INSTRUCTIONS FOR THE TASK:
Starting at the first line of the items below and stopping after the line that contains "right knee: (861, 513, 18)", put those lines into a numbered list, omitting any blank lines.

◆ ◆ ◆ ◆

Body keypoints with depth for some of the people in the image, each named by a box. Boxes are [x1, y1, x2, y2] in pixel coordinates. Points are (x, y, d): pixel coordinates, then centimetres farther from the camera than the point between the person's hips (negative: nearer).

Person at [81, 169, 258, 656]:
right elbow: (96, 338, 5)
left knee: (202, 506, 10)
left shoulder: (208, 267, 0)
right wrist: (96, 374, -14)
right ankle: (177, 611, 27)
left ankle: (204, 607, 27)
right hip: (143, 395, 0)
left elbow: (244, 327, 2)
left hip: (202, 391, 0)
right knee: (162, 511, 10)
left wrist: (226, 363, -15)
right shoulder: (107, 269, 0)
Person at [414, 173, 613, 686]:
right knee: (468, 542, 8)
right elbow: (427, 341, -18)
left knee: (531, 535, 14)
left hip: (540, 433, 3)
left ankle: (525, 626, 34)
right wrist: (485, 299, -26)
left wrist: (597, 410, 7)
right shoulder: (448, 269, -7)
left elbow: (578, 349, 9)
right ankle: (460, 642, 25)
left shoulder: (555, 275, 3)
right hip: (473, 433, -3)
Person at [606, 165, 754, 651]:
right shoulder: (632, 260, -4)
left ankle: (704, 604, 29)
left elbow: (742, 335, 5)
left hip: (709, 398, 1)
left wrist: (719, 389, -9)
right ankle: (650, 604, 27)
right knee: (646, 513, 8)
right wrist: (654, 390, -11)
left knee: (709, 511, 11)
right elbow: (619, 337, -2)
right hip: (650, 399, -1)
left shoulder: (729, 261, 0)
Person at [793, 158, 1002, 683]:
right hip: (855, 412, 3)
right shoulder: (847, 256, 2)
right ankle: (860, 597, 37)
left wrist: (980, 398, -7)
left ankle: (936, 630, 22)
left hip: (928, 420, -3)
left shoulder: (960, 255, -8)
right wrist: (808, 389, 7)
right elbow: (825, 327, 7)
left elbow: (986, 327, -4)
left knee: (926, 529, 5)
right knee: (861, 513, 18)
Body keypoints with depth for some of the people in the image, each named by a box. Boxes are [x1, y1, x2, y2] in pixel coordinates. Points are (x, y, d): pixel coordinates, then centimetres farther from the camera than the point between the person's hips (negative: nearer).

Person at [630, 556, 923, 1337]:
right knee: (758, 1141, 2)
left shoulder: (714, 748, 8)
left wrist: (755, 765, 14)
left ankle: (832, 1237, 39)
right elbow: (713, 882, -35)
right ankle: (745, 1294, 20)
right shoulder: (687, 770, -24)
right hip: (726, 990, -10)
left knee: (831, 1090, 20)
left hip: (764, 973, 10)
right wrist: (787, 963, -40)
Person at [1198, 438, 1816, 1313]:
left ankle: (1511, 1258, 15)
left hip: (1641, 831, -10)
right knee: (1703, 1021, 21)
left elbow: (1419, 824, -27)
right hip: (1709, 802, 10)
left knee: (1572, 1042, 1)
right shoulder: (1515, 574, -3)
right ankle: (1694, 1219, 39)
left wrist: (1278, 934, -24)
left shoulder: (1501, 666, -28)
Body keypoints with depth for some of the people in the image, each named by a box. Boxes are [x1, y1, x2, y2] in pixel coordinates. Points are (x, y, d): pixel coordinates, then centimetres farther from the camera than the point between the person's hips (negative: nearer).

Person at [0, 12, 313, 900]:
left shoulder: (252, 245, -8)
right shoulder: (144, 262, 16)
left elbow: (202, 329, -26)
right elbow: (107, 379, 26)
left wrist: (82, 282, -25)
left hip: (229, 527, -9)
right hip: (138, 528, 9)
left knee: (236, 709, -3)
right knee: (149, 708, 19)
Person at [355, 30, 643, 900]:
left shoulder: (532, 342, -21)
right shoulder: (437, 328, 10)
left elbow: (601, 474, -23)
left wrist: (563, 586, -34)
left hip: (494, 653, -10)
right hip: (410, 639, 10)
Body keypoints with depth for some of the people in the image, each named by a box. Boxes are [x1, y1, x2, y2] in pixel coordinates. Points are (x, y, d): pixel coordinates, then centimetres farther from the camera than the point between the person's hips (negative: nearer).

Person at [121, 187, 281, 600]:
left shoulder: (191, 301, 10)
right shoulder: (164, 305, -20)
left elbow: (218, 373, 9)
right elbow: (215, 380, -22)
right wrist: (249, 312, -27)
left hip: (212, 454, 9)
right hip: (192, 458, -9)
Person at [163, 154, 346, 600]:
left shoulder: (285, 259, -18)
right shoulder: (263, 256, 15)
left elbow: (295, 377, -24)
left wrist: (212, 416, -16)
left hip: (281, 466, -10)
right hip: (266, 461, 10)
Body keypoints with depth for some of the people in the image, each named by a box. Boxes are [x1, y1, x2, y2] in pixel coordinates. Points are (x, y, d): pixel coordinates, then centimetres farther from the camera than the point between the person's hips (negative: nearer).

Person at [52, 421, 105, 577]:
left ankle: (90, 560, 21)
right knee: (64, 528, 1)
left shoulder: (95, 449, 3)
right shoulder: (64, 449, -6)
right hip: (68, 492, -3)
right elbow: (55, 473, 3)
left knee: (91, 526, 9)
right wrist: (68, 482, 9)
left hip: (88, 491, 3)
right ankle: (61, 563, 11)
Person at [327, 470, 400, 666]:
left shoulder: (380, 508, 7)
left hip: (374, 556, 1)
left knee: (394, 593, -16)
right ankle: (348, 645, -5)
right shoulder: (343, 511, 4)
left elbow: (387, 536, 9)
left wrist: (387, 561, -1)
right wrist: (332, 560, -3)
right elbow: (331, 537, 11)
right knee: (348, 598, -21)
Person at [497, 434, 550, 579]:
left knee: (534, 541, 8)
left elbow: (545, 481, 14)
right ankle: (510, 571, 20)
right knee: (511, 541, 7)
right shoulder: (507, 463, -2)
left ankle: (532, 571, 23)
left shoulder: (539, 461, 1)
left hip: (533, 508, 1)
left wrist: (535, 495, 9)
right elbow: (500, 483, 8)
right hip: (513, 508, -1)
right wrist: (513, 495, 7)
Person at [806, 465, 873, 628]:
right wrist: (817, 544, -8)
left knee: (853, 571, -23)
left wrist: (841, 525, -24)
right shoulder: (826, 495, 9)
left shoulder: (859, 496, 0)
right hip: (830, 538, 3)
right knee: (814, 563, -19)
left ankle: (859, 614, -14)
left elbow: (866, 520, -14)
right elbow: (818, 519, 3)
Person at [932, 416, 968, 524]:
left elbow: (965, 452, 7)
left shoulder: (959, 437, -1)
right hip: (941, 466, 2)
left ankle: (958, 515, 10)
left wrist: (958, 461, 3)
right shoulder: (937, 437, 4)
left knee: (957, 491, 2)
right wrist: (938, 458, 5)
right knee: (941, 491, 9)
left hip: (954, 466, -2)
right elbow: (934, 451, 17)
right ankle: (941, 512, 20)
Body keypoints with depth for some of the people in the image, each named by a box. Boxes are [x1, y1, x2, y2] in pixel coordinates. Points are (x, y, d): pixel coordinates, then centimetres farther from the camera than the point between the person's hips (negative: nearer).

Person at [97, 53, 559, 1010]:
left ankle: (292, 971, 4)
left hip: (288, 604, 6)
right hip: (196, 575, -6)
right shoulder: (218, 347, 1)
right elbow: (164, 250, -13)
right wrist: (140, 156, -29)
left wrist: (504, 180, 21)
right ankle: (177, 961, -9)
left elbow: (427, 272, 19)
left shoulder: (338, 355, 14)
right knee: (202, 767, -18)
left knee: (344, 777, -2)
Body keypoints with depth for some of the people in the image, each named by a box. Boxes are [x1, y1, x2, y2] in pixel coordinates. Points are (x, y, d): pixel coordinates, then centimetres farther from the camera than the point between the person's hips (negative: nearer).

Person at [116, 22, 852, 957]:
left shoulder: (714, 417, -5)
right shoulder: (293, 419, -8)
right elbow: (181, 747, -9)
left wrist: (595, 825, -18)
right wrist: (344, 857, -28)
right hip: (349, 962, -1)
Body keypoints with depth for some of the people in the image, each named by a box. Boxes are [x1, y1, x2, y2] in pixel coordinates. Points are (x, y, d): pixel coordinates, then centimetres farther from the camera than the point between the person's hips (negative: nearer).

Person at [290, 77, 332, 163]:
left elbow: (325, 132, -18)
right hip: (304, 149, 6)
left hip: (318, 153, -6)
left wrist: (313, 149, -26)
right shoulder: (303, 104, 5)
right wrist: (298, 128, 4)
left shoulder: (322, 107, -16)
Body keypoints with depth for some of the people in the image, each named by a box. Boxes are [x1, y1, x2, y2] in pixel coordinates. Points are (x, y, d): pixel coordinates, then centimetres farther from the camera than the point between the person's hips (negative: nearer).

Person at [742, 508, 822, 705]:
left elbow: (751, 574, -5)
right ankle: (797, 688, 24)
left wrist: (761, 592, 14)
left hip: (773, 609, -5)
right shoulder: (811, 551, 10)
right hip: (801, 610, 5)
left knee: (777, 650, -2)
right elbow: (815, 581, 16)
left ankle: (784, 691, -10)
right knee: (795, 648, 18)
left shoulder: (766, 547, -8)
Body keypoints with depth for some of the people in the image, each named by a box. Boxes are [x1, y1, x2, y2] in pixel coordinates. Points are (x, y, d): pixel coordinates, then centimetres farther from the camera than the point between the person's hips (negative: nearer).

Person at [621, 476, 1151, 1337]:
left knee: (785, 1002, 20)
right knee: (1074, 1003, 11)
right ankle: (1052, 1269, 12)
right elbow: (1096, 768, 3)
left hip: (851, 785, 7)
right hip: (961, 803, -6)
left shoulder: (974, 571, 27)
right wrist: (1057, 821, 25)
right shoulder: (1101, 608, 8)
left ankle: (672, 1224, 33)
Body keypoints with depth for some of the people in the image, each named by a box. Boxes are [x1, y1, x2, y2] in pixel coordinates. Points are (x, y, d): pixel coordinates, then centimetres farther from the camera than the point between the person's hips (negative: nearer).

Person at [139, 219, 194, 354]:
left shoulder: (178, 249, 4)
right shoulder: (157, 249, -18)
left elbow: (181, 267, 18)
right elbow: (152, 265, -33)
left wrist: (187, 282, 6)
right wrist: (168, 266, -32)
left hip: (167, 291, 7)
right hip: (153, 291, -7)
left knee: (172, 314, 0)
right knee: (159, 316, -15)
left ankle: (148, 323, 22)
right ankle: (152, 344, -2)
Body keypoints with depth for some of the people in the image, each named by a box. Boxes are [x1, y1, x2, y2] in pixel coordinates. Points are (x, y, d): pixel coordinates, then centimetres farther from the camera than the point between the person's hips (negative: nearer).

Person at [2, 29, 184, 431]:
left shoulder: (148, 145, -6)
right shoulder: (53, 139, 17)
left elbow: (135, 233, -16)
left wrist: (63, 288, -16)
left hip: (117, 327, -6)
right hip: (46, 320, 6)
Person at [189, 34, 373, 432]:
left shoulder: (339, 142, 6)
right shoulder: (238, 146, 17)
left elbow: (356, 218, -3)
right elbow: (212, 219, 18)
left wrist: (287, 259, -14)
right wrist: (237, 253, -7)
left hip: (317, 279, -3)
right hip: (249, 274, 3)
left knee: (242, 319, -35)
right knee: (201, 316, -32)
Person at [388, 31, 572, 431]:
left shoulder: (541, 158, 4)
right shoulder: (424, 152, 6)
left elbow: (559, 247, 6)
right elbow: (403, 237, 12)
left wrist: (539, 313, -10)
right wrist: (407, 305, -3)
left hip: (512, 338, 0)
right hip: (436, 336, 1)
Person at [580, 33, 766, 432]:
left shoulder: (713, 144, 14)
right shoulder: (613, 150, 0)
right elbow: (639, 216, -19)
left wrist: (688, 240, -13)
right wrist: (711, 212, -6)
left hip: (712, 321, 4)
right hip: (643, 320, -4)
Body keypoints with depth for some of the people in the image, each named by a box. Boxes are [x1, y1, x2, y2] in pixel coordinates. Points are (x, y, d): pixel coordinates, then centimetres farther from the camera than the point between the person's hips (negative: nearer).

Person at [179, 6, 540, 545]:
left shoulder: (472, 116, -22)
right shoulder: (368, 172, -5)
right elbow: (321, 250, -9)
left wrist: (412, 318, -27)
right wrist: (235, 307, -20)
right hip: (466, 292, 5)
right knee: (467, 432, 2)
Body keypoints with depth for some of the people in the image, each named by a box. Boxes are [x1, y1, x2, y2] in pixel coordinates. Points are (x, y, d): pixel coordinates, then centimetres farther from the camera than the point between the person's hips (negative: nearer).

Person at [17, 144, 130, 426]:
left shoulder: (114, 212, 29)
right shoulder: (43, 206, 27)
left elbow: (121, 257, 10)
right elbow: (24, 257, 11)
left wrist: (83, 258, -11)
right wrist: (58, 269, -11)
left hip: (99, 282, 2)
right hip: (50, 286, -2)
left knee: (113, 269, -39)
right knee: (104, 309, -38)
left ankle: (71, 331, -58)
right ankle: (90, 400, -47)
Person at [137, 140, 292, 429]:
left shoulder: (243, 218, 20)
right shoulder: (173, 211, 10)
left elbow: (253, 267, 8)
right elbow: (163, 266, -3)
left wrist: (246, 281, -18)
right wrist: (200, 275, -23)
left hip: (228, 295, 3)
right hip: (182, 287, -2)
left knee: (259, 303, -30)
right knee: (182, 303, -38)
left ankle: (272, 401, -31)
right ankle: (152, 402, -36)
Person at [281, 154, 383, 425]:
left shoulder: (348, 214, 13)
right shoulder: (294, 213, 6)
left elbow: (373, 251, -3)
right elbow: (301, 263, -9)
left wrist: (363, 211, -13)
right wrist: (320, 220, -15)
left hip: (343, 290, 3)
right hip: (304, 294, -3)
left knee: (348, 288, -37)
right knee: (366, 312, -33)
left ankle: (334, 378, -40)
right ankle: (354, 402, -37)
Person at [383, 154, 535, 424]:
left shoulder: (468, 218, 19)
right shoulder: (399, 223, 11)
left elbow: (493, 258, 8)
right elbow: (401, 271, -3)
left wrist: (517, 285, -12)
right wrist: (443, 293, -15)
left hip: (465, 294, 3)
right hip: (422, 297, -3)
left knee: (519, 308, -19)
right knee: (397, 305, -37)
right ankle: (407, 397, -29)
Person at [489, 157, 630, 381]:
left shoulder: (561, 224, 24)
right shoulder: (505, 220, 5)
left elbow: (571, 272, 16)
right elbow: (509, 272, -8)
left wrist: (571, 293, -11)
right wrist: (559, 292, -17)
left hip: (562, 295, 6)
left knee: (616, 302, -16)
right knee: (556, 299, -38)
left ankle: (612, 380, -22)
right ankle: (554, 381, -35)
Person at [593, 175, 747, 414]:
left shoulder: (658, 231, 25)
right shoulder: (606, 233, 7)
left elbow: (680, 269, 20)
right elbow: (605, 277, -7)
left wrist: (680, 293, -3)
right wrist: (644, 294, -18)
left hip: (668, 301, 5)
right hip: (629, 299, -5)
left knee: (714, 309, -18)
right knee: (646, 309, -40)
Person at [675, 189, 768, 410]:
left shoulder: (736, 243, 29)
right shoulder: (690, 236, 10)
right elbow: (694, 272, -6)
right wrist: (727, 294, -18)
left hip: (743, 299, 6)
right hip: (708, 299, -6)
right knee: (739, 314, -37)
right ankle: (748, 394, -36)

◆ ◆ ◆ ◆

SOLVED PROBLEM:
1. Body keypoints with depth for some of the people in the image, each named by a box. Boxes are [x1, y1, x2, y2] in pixel coordinates. Points are (x, y, d): pixel coordinates, then centimetres farther from the camera than the point between the person's hips (negative: nearer).
2. Person at [81, 169, 258, 656]:
3. right elbow: (96, 338, 5)
4. left knee: (202, 506, 10)
5. left shoulder: (208, 267, 0)
6. right wrist: (96, 374, -14)
7. right ankle: (177, 611, 27)
8. left ankle: (204, 607, 27)
9. right hip: (143, 395, 0)
10. left elbow: (244, 327, 2)
11. left hip: (202, 391, 0)
12. right knee: (162, 511, 10)
13. left wrist: (226, 363, -15)
14. right shoulder: (107, 269, 0)
15. Person at [414, 173, 613, 686]:
16. right knee: (468, 542, 8)
17. right elbow: (427, 341, -18)
18. left knee: (531, 535, 14)
19. left hip: (540, 433, 3)
20. left ankle: (525, 626, 34)
21. right wrist: (485, 299, -26)
22. left wrist: (597, 410, 7)
23. right shoulder: (448, 269, -7)
24. left elbow: (578, 349, 9)
25. right ankle: (460, 642, 25)
26. left shoulder: (555, 275, 3)
27. right hip: (473, 433, -3)
28. Person at [606, 165, 754, 651]:
29. right shoulder: (632, 260, -4)
30. left ankle: (704, 604, 29)
31. left elbow: (742, 335, 5)
32. left hip: (709, 398, 1)
33. left wrist: (719, 389, -9)
34. right ankle: (650, 604, 27)
35. right knee: (646, 513, 8)
36. right wrist: (654, 390, -11)
37. left knee: (709, 511, 11)
38. right elbow: (619, 337, -2)
39. right hip: (650, 399, -1)
40. left shoulder: (729, 261, 0)
41. Person at [793, 158, 1002, 683]:
42. right hip: (855, 412, 3)
43. right shoulder: (847, 256, 2)
44. right ankle: (860, 597, 37)
45. left wrist: (980, 398, -7)
46. left ankle: (936, 630, 22)
47. left hip: (928, 420, -3)
48. left shoulder: (960, 255, -8)
49. right wrist: (808, 389, 7)
50. right elbow: (825, 327, 7)
51. left elbow: (986, 327, -4)
52. left knee: (926, 529, 5)
53. right knee: (861, 513, 18)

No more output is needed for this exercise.